Lyme disease is caused by a corkscrew shaped type of bacteria called Borrelia burgdorferi. This disease that affects a wide variety of species is one of the most common diseases transmitted by ticks. Humans and dogs are affected. Although rare, cats are affected too. In areas where Lyme disease is prevalent, the risk of getting the disease is high for cats that spend a lot of time outdoors.

Lime disease is commonly transmitted by the deer tick. Ticks would get the bacteria by feeding on infected animals. Ticks are one of the octoparsites of dogs and cats. Ticks that have feed on an infected rat and then managed to transfer to a cat will transmit the bacteria when it bites and feeds on the cat’s blood. Lyme disease is prevalent in outdoor cats that have the inclination to roam in areas with tall grasses. However, indoor-only cats can be infected too. After gorging on the blood of the host, the tick would drop off on the vegetation. The tick would jump on to another host when it gets hungry. The tick that infects the indoor cat can be carried into the house by the pet dog that has been wandering in bush land and grassy areas.

Some cat would not show symptoms of the disease. Lyme disease is otherwise known as shifting leg lameness because infected cat would develop an acute lameness on one leg. The lameness usually lasts for two to three days and recurs a few days after with the lameness transferred to another leg. Affected cats appear to be in a “zombielike trance” because the disease would cause stiffness in the muscles and joints. The cat will be seen walking stiffly with the back arched. The cat may have difficulty in breathing. The superficial lymph nodes near the bite site will be swollen. Due to the pain of the inflamed joints, the cat can have elevated body temperature, may have no appetite and show signs of depression.

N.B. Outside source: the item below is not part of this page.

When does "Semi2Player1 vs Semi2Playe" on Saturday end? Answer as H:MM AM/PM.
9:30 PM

The symptoms of Lyme disease can mimic signs of old age. To correctly diagnose the cat’s condition, a vet would require urinalysis, complete blood count and chemical blood profile. These tests would check the presence and identify the bacteria. The cat owner has to take note of the symptoms the cat is showing as the history of symptoms would help in diagnosing the condition of the pet. Antibiotic therapy usually produces fast improvement on the cat’s condition. The medication’s effects would be seen in two to three days. Hospitalizing the cat would not be necessary unless Lyme disease has caused the development of more serious health concerns. The development of kidney disease is at times associated with Lyme disease. If this situation happens, the cat would need more than antibiotic treatment. Other medications will be necessary.

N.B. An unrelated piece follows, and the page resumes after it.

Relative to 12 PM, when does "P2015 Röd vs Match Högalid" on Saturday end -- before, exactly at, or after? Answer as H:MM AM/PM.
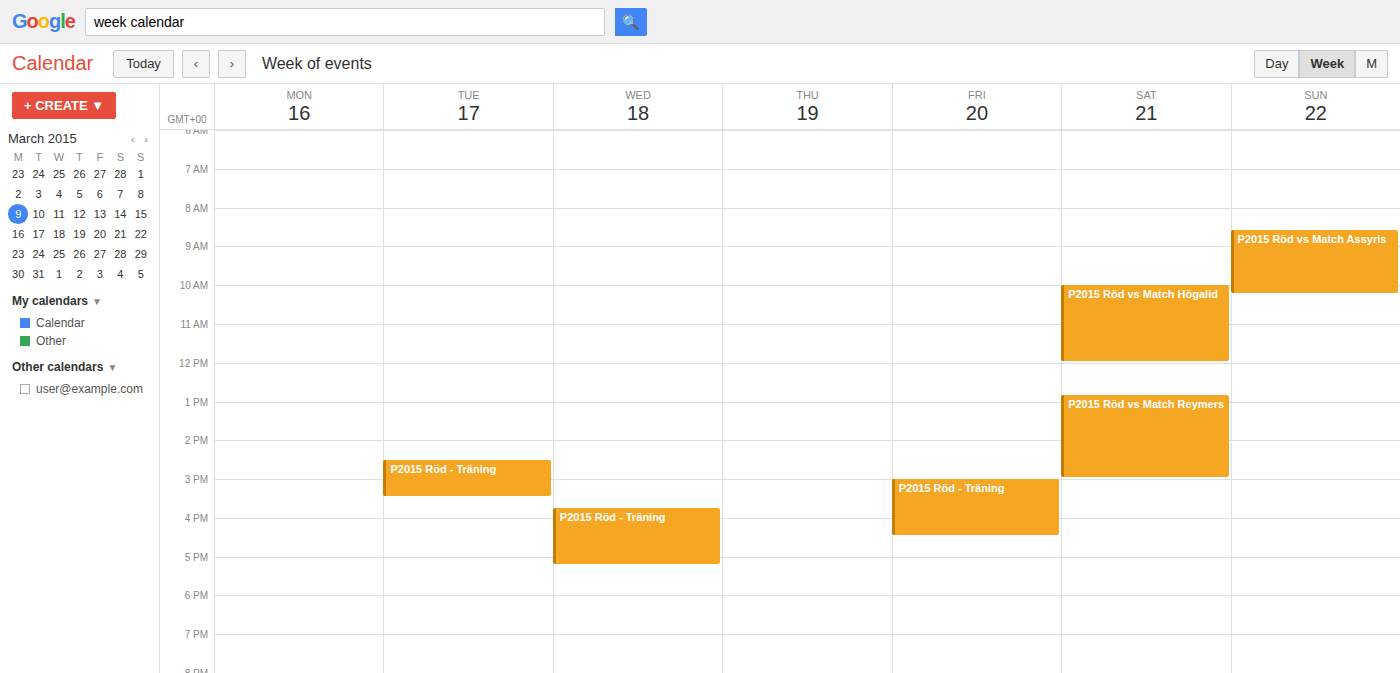
12:00 PM -- exactly at 12 PM, on the 12 PM line.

In areas where Lyme disease is prevalent, vaccines are usually administered to dogs. Unfortunately there is no vaccination against Lyme disease for cats. The good news is that cats appear to be resistant to the disease as compared to dogs. Nevertheless, preventive measures would still be necessary. The importance of tick control cannot be stressed enough. The cat must be groomed daily so that any ticks can be removed by hand. Ticks would have to feed for 24 to 48 hours before the bacteria can be transmitted. Removing the parasite as soon as possible will prevent the cat from getting infected. Sprays and collars, spot on topical products and tick repellents would prevent infestation. For areas where tick is a serious problem, it would be a good idea to keep the grass in the yards trimmed and to use tick treatments on the yard as well.